Men are irrelevant. Women are happy or unhappy, fulfilled or unfulfilled and it has nothing to do with men. So says Fay Weldon in her outstanding, droll and piercingly alleged novel. Her ladies are undeniably decrepit by life but the majority of them is harsh and hardwearing and manages to continue to exist the disappointments, the love relationships, and the broken marriages. While Praxis tells the story of a lady from untimely days to adulthood. The book begins in period of war Brighton and follows Praxis in her a variety of personalities whore, adulteress and finally murderer. Praxis is Fay Weldon's best, most determined, most delightful novel. And Praxis Duveen is truly a modern heroine, buffeted and battered by life, by women and men, by her - wry, funny, pretty, innocent, knowing - yet surviving. Her story begins in the 1920's in the seaside town of Brighton. When we leave her in the 1970's, in London, she has become - despite herself? – “A world-famous women's leader”. (Benstock, 1987) Praxis, Ms. Weldon tells us, is a Victorian woman's name. It also means turning point and orgasm. An astonishingly vivid and wickedly funny portrait of a woman and her times, Praxis is a story told from two viewpoints - Praxis as a young girl and Praxis as an old woman. At age five, Praxis Duveen is "the pretty one," her sister, Hypatia, "the artistic one, and very sensitive;" their mother, Lucy, "clearly valued sensitivity above prettiness." While Lucy fights to protect her place in the heart of her children's father - not her husband - and in the eyes of a society not of her choosing, Hypatia collects awards in school and Praxis propels herself into life and love. Looking back as an old woman, Praxis cannot forgive her mother or cherish her memories: I, Praxis Duveen, being old and scarcely in my right mind, now bequeath you my memories. They may help you: they certainly do nothing to sustain me, let alone assist my bones to clamber out of the bath. Neither the young nor the old Praxis are especially likeable, and both are subject to wild errors in judgment.
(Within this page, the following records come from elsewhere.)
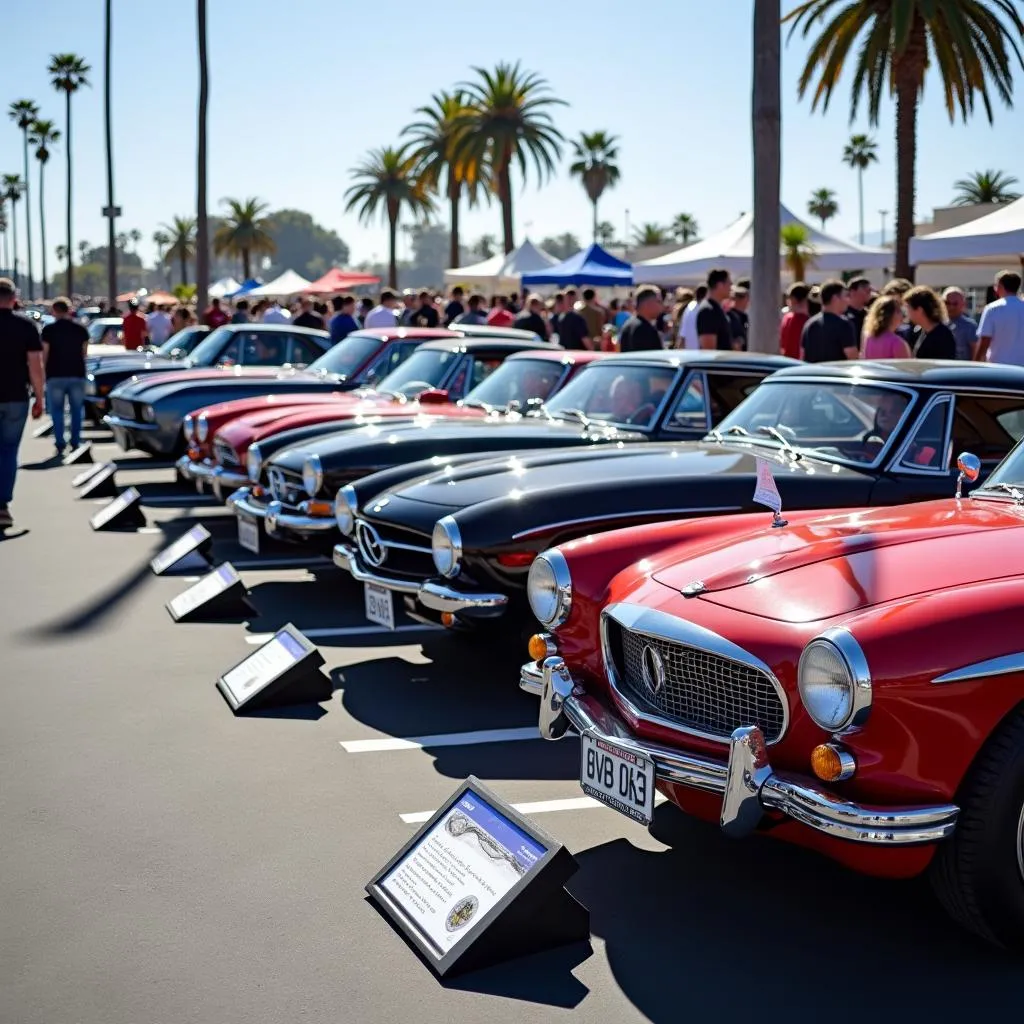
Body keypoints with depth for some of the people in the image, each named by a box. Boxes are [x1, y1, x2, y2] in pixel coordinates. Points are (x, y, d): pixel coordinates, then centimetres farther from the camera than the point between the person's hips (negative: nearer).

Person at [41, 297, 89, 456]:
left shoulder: (49, 330, -5)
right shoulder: (80, 329, 3)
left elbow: (45, 354, -4)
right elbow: (84, 353, 7)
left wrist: (45, 370, 10)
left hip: (55, 375, -2)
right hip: (77, 374, 2)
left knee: (57, 411, 4)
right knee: (76, 410, 11)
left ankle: (60, 444, -2)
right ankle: (75, 443, 10)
Fay Weldon pulls no punches in her pointed and witty observations of British “middle-class values” (Felski, 1989) and behavior as she creates a discomfortingly authentic picture of an ordinary woman in a social organize that does not assessment women.
Works Cited
- Bauer, Dale M. Feminist Dialogics: A Theory of Failed Community. Albany: State University of New York Press, 1988.
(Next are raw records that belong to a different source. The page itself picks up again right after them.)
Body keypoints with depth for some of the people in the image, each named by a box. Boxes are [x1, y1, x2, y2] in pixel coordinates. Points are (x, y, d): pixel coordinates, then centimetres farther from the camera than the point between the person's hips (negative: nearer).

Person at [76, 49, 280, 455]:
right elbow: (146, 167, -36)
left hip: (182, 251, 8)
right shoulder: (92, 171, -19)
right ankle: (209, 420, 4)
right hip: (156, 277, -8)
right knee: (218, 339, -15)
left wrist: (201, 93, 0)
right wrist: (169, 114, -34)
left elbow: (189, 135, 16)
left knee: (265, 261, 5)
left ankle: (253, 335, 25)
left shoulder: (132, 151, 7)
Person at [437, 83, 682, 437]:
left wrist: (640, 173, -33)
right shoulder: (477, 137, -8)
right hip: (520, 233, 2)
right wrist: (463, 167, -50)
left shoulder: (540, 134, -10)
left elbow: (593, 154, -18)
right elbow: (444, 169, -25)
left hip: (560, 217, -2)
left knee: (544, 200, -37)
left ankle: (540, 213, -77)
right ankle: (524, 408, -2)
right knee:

- Baym, Nina. American Women Writers and the Work of History, 1790-1860. New Brunswick, NJ: Rutgers University Press, 1995.
- Chambers-Schiller, Lee Virginia. Liberty, A Better Husband: Single Woman in America: The Generations of 1780-1840. New Haven, CT: Yale University Press, 1984.
- Lauret, Maria. Liberating Literature: Feminist Fiction in America. New York: Routledge, 1994.
- Westling, Louise. The Green Breast of the New World: Landscape, Gender and American Fiction. Athens: University of Georgia Press, 1996.
- Yellin, Jean Fagan.. Women and Sisters: The Antislavery Feminists in American Culture. New Haven, CT: Yale University Press, 1989.
- Fetterley, Judith. The Resisting Reader: A Feminist Approach to American Fiction. Bloomington: Indiana University Press, 1978.
- Douglas, Ann. The Feminization of American Culture. New York: Alfred A. Knopf, 1977.
- Benstock, Shari, ed. Feminist Issues in Literary Scholarship. Bloomington: Indiana University Press, 1987.
- Felski, Rita. Beyond Feminist Aesthetics: Feminist Literature and Social Change. Cambridge, MA: Harvard University Press, 1989.